Verilen Görev 1:
Verilen metne göre, 17 Eylül'deki duruşma nerede görüldü?

İddianamede, 2010 HSYK seçiminde aday belirlenmesinde aktif rol oynadığı, Yargıtay üyesi seçildikten sonra divan üyelerinin ve daire başkanlarının seçilmesinde belirleyici olduğu, örgütün yargı yapılanması üst konseyinde görev yaptığı belirtilen Yıldırım'ın, yargıda alınacak kararların belirlendiği ve heyet şeklinde çalışan örgüt biriminin "taktiksel beyin takımı"nda yer aldığı, örgütün yargıya sızmasında etkin olduğu, Adalet Bakanlığı, Adalet Akademisi ve Yargıtayda örgütün özel görevli yöneticisi konumunda bulunduğu kaydedildi.
DANIŞTAY ESKİ ÜYESİ HAMZA EYİDEMİR
17 Eylül'de ilk derece mahkemesi sıfatıyla Yargıtay 9. Ceza Dairesince, Yargıtay Genel Kurul Salonu'nda görülen duruşmada, daha önce itirafçı olarak etkin pişmanlıktan yararlanan ve tahliye olan eski Danıştay Üyesi Hamza Eyidemir hakim karşısına çıktı. Duruşmaya Eyidemir ve avukatı katıldı.

İşlenecek Liste:

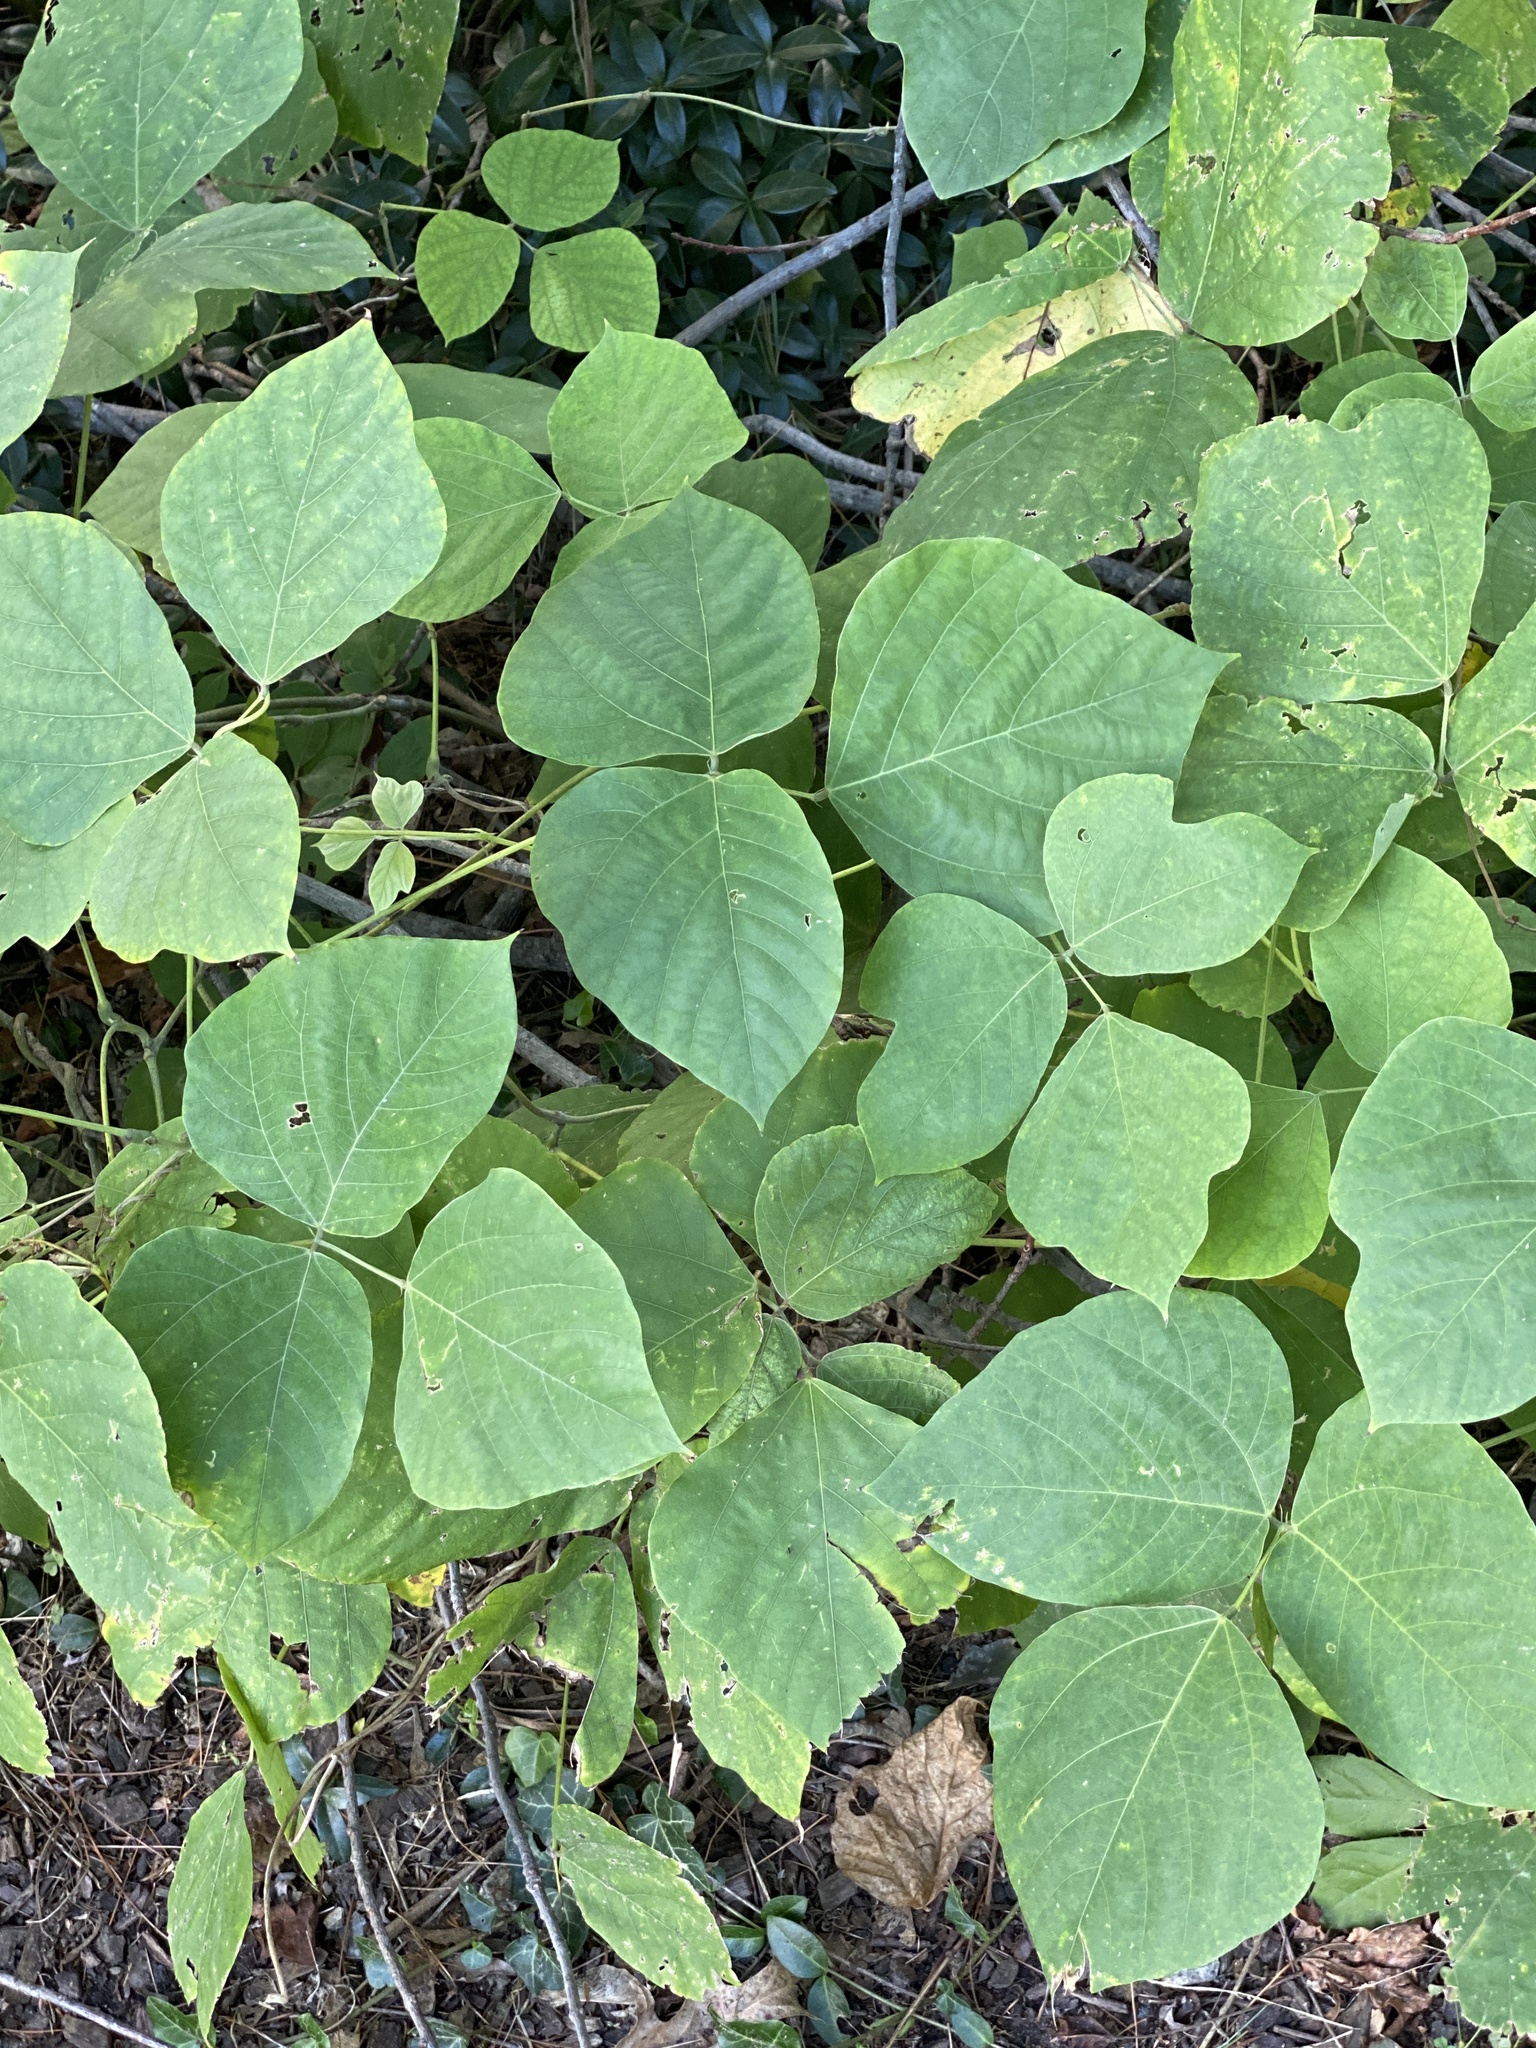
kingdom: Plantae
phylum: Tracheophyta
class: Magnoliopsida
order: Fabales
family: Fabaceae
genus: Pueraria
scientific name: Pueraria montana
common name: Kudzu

Verilen Görev 2:
Listede "phylum: Tracheophyta" ifadesini içeren satırdan listenin sonuna kadar uzanan satırları, her iki uç da dahil olmak üzere, hiçbir değişiklik yapmadan alıp yazın.

Doğru Sonuç 1:
Yargıtay Genel Kurul Salonu'nda.

Doğru Sonuç 2:
phylum: Tracheophyta
class: Magnoliopsida
order: Fabales
family: Fabaceae
genus: Pueraria
scientific name: Pueraria montana
common name: Kudzu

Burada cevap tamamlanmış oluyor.